__本文__
重い話が続いたので、軽めの話でもしましょうか。

もうかれこれ16年くらい前、私は旅行をするためだけに生きていたような時期のことです。当時、ジャパン・フォーラムだとかそんなような名前のサイト、日本が好きな外国人と日本を紹介したい日本人が情報交換をする場がありました。観光地や交通などの実用的な情報が掲載されているほか、フォーラムで質問や意見交換をしたり、ペンパル(メールですが)募集のコーナーもありました。サイトを通じてメールが来るのでメールアドレスは公開されませんしこの人はちょっと......という場合は無視しても問題ないという。また恋人探しのサイトではないので、そのような文面を掲載することは不可でした。

で、そこに載っていたか私が載せたかは忘れましたが某欧州の国の男性とメル友になりました。日本に関心があるというより、所用でマレーシアだかシンガポールだかに行くことになったのでついでに(!)日本にも寄ろうかなと思ってサイトに参加したといっていました。

別に趣味が合うわけでもなかったけれども、日常の出来事を数日に1度とかそんな感じでゆるいメール交換をしばらく続けていたのですが、いよいよ彼が日本に来るというので会おうか、ということになりました。彼は鎌倉で寺を観てみたいというのでそのつもりでいました。わたくしは全然鎌倉のことを知らないのですが(さすがに何度か行ったことはありますよ)、まぁ何とかなるべと思って。

__課題__
A. 本文について、次の問いに答えてください。
(i) 当時のサイトに、恋人探しのような文面を載せることはできましたか。
(ii) 男性が日本にも寄ろうと考えたのは、どこへ行くことになったからですか。
(iii) 男性は日本のどこで何を観たいと言っていましたか。
B. メル友と会う話を書いた本文の続きを、最後の文の後から書き継いでください。

__データ行__

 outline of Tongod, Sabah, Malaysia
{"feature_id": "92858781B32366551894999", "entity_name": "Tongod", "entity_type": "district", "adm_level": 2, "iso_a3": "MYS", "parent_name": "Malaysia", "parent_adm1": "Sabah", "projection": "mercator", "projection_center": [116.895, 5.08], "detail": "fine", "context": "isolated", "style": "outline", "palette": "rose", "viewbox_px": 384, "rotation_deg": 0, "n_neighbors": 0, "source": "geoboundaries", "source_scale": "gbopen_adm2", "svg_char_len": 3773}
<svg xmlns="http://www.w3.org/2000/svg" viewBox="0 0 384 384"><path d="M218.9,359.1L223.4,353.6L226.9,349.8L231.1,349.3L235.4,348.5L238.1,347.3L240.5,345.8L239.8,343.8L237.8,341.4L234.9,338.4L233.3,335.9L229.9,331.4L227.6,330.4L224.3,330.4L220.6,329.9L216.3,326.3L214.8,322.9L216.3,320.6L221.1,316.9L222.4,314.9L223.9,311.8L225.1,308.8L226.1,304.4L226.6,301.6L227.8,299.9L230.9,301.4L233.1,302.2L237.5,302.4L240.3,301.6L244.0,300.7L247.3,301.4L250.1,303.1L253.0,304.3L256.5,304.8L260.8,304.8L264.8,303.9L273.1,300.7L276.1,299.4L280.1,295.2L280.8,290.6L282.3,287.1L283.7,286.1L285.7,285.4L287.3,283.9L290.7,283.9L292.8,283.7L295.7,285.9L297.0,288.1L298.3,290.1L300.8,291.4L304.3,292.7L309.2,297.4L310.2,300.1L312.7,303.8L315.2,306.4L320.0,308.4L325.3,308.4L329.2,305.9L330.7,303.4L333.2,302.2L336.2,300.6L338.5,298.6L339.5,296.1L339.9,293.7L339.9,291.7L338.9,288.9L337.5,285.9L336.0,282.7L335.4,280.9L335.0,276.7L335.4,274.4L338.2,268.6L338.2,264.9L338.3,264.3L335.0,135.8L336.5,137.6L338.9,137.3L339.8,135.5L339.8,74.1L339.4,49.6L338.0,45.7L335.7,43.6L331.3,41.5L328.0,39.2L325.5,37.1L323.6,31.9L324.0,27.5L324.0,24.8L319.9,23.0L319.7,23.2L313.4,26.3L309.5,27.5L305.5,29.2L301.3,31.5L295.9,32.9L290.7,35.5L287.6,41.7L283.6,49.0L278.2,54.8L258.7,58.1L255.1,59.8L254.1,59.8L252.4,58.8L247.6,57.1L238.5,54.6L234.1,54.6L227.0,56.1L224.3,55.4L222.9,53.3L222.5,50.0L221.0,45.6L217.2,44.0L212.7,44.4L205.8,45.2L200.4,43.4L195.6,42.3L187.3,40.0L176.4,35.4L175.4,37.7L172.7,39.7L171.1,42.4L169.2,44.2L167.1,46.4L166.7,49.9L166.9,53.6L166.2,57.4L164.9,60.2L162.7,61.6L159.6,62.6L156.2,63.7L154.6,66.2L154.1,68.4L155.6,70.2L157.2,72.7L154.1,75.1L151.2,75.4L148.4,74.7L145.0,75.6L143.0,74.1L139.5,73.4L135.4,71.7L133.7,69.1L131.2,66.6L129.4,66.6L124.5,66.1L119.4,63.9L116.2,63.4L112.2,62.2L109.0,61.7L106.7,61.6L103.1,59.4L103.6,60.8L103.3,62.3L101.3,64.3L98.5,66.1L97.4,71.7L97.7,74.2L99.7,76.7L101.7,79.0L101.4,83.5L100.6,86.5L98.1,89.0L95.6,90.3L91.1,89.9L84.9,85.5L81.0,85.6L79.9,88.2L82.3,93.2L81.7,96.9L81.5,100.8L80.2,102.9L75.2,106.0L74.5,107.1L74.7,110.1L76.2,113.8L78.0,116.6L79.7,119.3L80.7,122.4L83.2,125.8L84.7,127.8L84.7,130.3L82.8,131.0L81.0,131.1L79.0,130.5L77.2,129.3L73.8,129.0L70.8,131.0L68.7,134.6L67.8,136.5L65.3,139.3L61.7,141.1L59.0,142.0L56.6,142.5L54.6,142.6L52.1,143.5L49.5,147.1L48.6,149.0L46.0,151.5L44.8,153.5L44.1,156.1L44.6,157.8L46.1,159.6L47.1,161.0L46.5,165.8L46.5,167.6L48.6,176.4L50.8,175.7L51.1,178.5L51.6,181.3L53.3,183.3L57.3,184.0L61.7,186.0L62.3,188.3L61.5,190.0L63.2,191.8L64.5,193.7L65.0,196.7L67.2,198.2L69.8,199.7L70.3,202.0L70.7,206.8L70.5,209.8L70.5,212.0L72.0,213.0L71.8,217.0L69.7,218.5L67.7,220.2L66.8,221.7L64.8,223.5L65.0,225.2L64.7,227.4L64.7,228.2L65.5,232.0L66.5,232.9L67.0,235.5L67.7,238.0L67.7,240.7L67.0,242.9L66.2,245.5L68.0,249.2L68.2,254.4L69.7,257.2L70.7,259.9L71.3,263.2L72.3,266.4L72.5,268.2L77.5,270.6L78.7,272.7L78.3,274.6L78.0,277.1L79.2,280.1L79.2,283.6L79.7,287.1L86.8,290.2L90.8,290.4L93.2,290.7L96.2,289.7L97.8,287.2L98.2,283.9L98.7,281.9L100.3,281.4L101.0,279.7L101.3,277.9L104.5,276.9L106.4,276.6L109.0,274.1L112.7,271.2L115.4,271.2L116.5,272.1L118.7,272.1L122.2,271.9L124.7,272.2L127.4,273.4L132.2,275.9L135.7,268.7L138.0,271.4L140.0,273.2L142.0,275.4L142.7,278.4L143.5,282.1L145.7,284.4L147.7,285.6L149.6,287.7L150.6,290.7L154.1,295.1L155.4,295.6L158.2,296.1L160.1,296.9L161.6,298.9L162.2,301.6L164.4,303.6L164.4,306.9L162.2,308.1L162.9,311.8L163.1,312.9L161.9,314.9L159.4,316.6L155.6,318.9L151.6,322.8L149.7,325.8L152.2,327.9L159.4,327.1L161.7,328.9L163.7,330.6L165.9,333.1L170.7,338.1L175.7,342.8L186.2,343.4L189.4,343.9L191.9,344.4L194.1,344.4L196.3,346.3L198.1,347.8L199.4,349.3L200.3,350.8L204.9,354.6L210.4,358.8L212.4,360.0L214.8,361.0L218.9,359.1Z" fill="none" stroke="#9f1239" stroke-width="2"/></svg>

__解答__
A.
(i) できませんでした。恋人探しのサイトではないため、不可でした。
(ii) 所用でマレーシアかシンガポールに行くことになったからです。
(iii) 鎌倉で寺を観たいと言っていました。

B.
そして......鎌倉に行くというのに何故か数寄屋橋のソニービルの1階で待ち合わせしようと言われ。実際会うまで写真の交換をしていなかったので(!)、彼は「僕は背が低くて黒髪だから、もしそれらしき人を見つけたら声かけるか携帯鳴らして」と。う~ん、背が低い、ねぇ。かの国は背の高い人が多そうなんですけど、低いとはどのくらいなのだ!?とは訊きませんでした。まぁなんとかなるだろうと。

ソニービルに約束の10分前に着いてそれらしき人を探すと、白人で黒髪の男性がいました。背......う~ん、確かに低いかも。この人かな?いや、あと10分待とうじゃないか......と考えているうちに、サルトルとボーヴォワールの出会いのエピソードを思い出していました。ボーヴォワールに興味を持ったサルトルが彼女を呼び出そうと「僕はどこどこのカフェにいます......僕は不細工の小男です」という手紙を人づてに渡し、それを読んだボーヴォワールは気乗りしなかったのか妹に様子を見に行かせたら、不細工の小男は二人いたのでどちらだか分からなかったという。10分経っても他に西洋人は現れなかったので、その黒髪の背の低い男性に声を掛けました。やっぱり彼で間違いありませんでした。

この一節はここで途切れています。